- Leader: Paul Rwarakabije
- Dates active: 1997 – 30 September 2000
- Active regions: DRC–Rwandan border
- Ideology: Hutu Power
- Political position: Far-right
- Size: 12,000–22,000 in the DRC

= Army for the Liberation of Rwanda =

Rebel group of the Second Congo War

The Army for the Liberation of Rwanda (Armée pour la Libération du Rwanda, ALiR; Ingabo zo Kubohoza u Rwanda, IzKR) was a rebel group largely composed of former members of the Interahamwe and Rwandan Armed Forces. Operating mostly in the eastern regions of the Democratic Republic of the Congo along the border with Rwanda, it carried out attacks throughout the Second Congo War against forces aligned with Rwanda and Uganda. In 2000, the ALiR agreed to merge with the Hutu resistance movement based in Kinshasa into the new Democratic Forces for the Liberation of Rwanda (FDLR). ALiR was largely supplanted by the FDLR by 2001.

== History ==

The Rwandan genocide in 1994 was largely carried out by the national army, the Rwandan Armed Forces (FAR) and the paramilitary Interahamwe. Following the invasion of Rwanda by the Rwandan Patriotic Front (RPF) led by Paul Kagame, many FAR and Interahamwe members fled across the border into Zaire. During the resulting Great Lakes refugee crisis, these two groups merged and formed into the Army for the Liberation of Rwanda (ALIR). The increased intensity of cross-border attacks by the ALIR led the Rwandan government to secretly arm the ethnically Tutsi Banyamulenge and organize the creation of a proxy rebel group, the Alliance of Democratic Forces for the Liberation of Congo (AFDL), led by Laurent-Désiré Kabila. The AFDL invaded Zaire in late 1996 in what became known as the First Congo War. The AFDL and their Rwandan and Ugandan allies forced the Hutu refugees back into Rwanda and scattering the ALiR fighters to countries such as Zambia, Angola, Congo-Brazzaville, the Central African Republic, Chad, Sudan, Burundi and Tanzania. The AFDL continued on to Kinshasa, overthrowing Mobutu Sese Seko and installing Kabila as president on 17 May 1997. Kabila then announced that the name of the country was being changed from Zaire to the Democratic Republic of the Congo.

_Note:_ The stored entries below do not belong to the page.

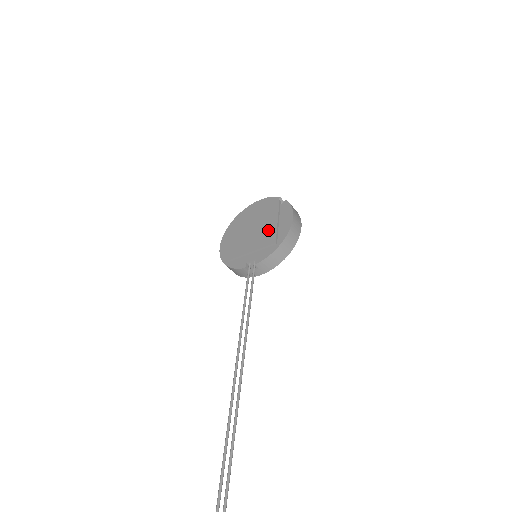
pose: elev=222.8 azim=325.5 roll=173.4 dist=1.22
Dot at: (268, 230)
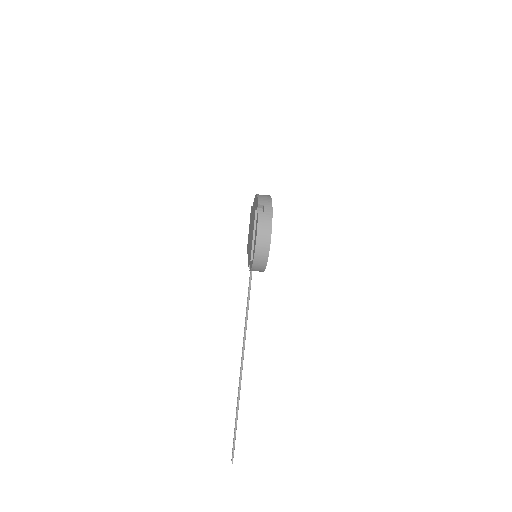
Dot at: (251, 242)
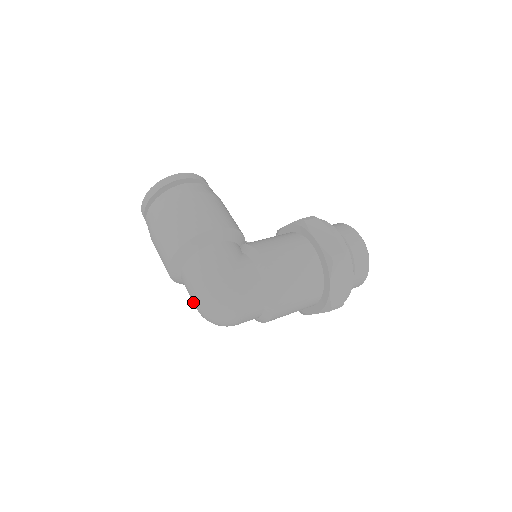
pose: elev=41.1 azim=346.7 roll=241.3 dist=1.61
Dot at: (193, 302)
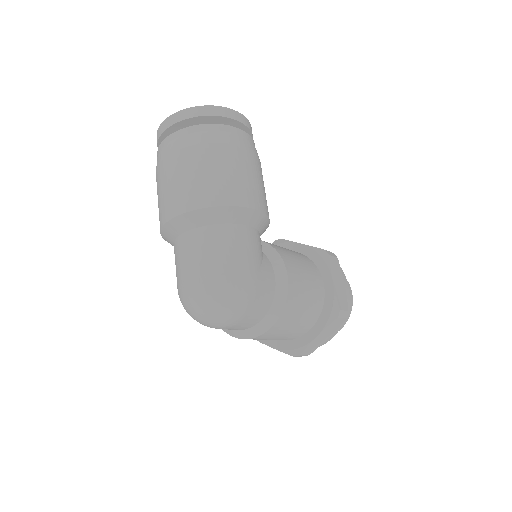
Dot at: (182, 275)
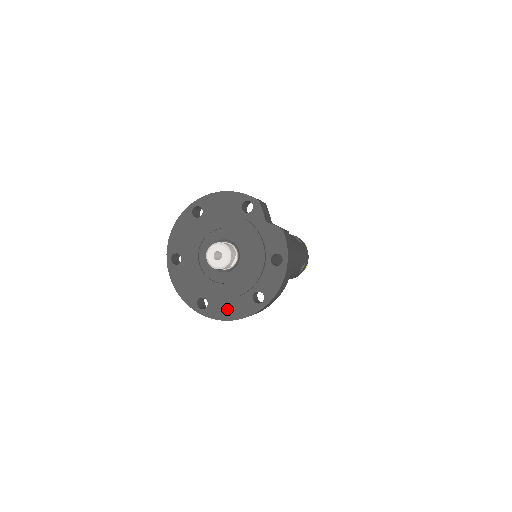
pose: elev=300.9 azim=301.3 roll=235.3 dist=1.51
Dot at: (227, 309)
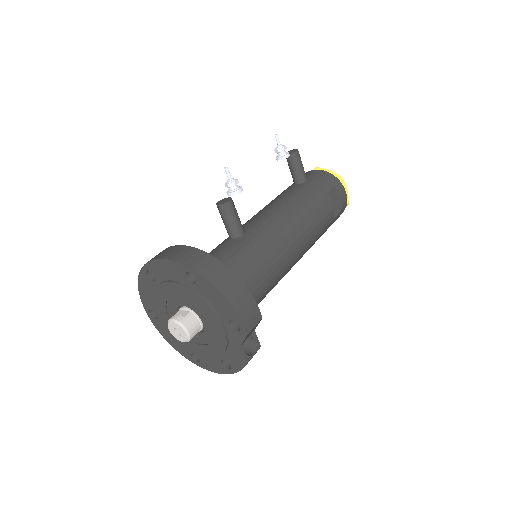
Dot at: (169, 336)
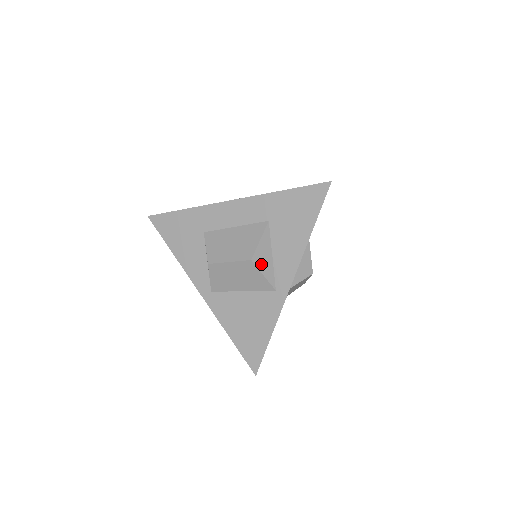
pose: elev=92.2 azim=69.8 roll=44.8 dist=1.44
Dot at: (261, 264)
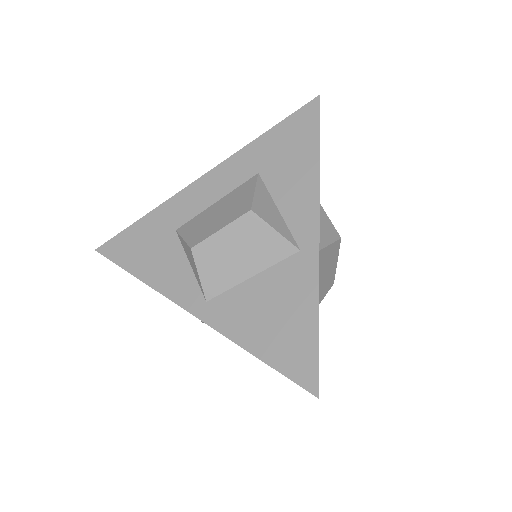
Dot at: (267, 217)
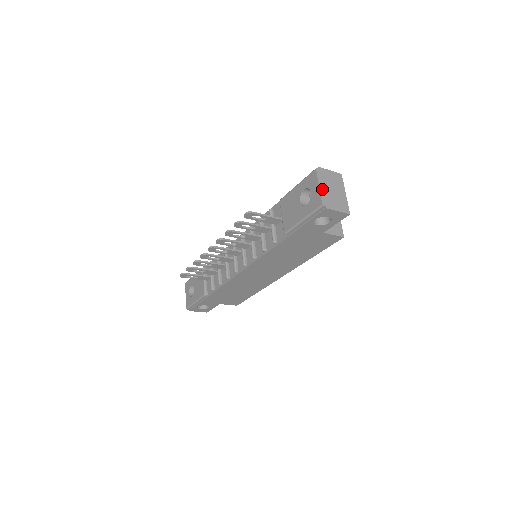
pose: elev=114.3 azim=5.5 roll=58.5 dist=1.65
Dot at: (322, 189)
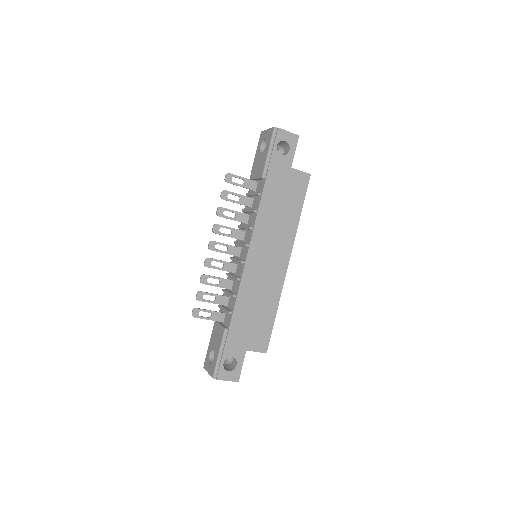
Dot at: occluded
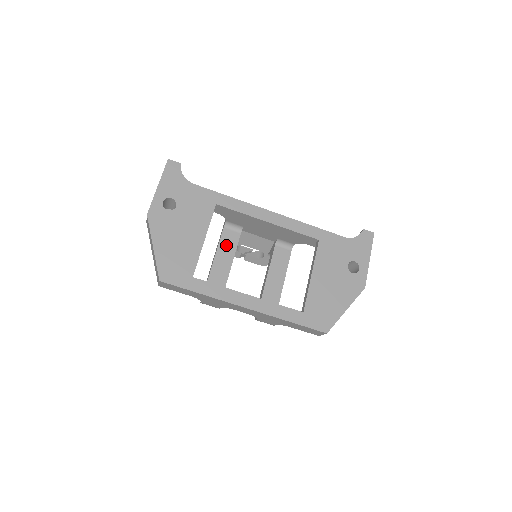
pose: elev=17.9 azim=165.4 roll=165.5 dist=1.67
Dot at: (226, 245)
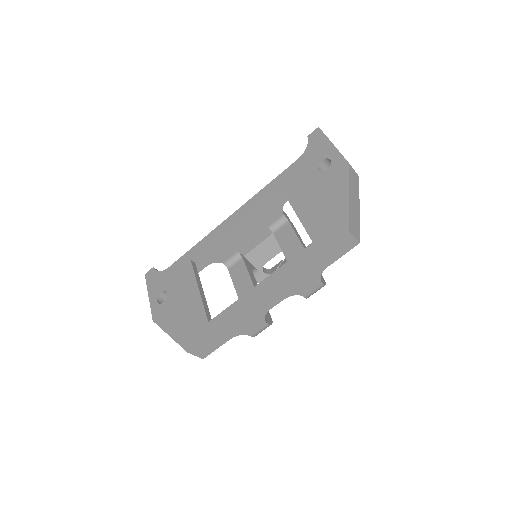
Dot at: (239, 278)
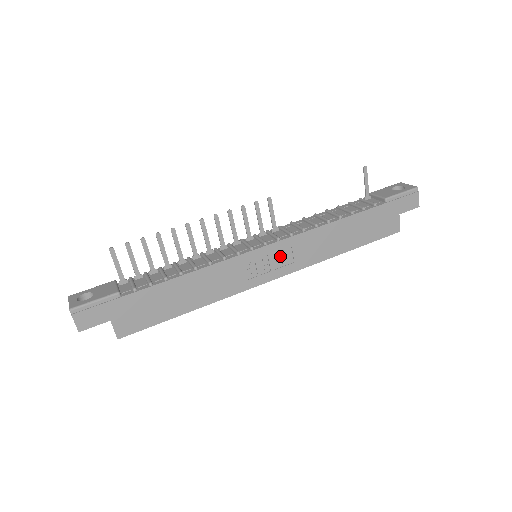
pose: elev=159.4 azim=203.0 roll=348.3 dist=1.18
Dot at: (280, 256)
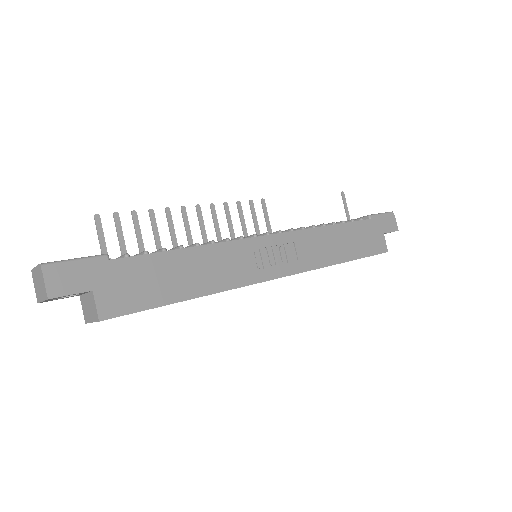
Dot at: (284, 251)
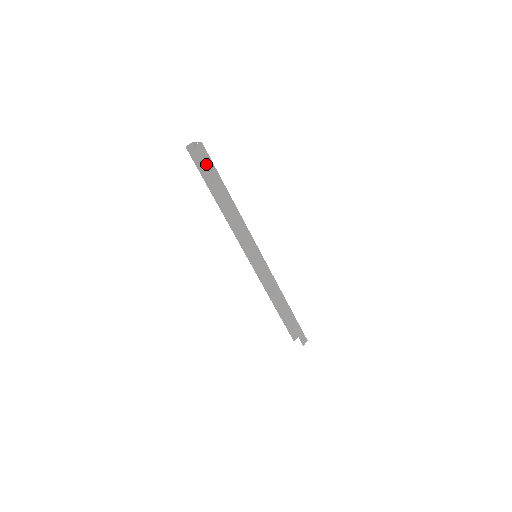
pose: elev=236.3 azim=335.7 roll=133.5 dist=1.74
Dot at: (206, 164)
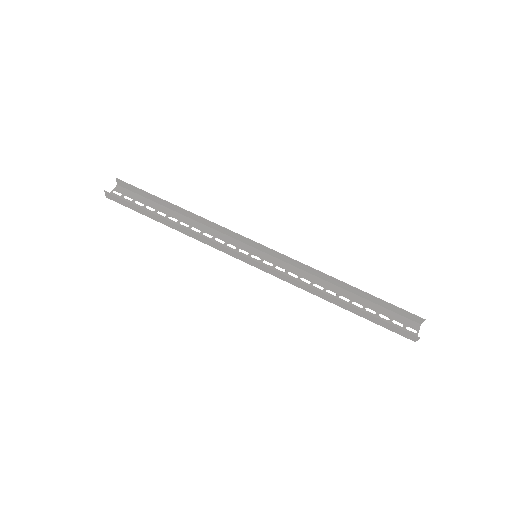
Dot at: (135, 188)
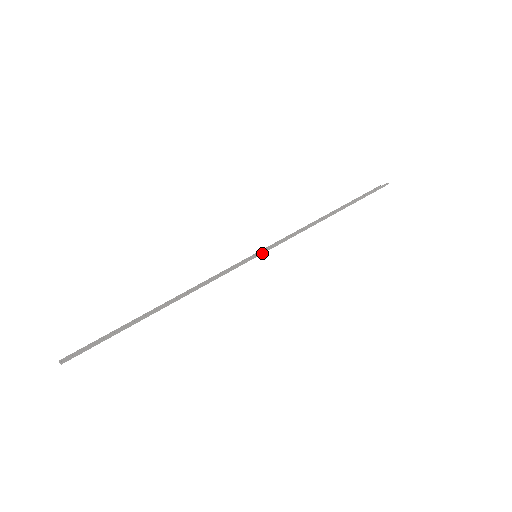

While Kabila was completing his rebellion, the ALIR remnants reformed and recruited new Hutu fighters from eastern Zaire. ALIR became active again in eastern Zaire by early 1997. The ALiR's political wing, the Party for the Liberation of Rwanda (PALIR), maintained the old goal of overthrowing the Kagame government and regaining power, to which it added the objective of expelling the foreign invaders, thereby giving it more appeal to local populations. There were also concerns that it intended to continue the genocide against the Tutsis. Even before regaining a military presence, a letter allegedly sent by the ALiR threatened to kill the American ambassador to Rwanda and other U.S. citizens in retaliation for support to Rwanda.

By July 1998, the alliance between Kabila and his Rwandan and Ugandan sponsors had broken down. Kabila ordered the foreign forces out of the country, prompting Rwanda and Uganda to create another rebel group, the Rally for Congolese Democracy (RCD), to overthrow Kabila in the Second Congo War. Kabila then began to provide military support to ALiR, many members of which he had tried to kill less than two years previously, in order to weaken the RCD and foreign military forces in eastern Congo.

As the war grew into the most deadly conflict since the Second World War, several thousand ALiR fighters carried out guerrilla attacks behind the front lines. In 1999, eight tourists from the U.S., United Kingdom and New Zealand and a Ugandan game warden were killed while in Uganda's Bwindi National Park, along the border with the DRC. The tourists were tracking rare mountain gorillas and were apparently targeted as English language speakers. One captured French diplomat was released with a message condemning the U.S. and UK for their support of the RPF-led regime in Rwanda. The violent attack largely destroyed Uganda's tourist industry for years.

For the next several years, the battle lines stabilized and the war stagnated as Uganda and Rwanda competed to extract resources from the rich mines and forests of eastern Congo that they occupied. The ALiR continued to carry out attacks upon both opposing armed groups, as well as civilian populations that they thought supported their enemies. Following Kabila's assassination on 18 January 2001 and the rise of his son Joseph, the ALiR consolidated forces with a Kinshasa-based Hutu group to form the Democratic Forces for the Liberation of Rwanda (FDLR). While never officially disbanded, ALiR lost its separate identity under the FDLR. Despite official declarations from the FDLR that they have given up armed resistance, ALiR remnants continued to fight in eastern Congo.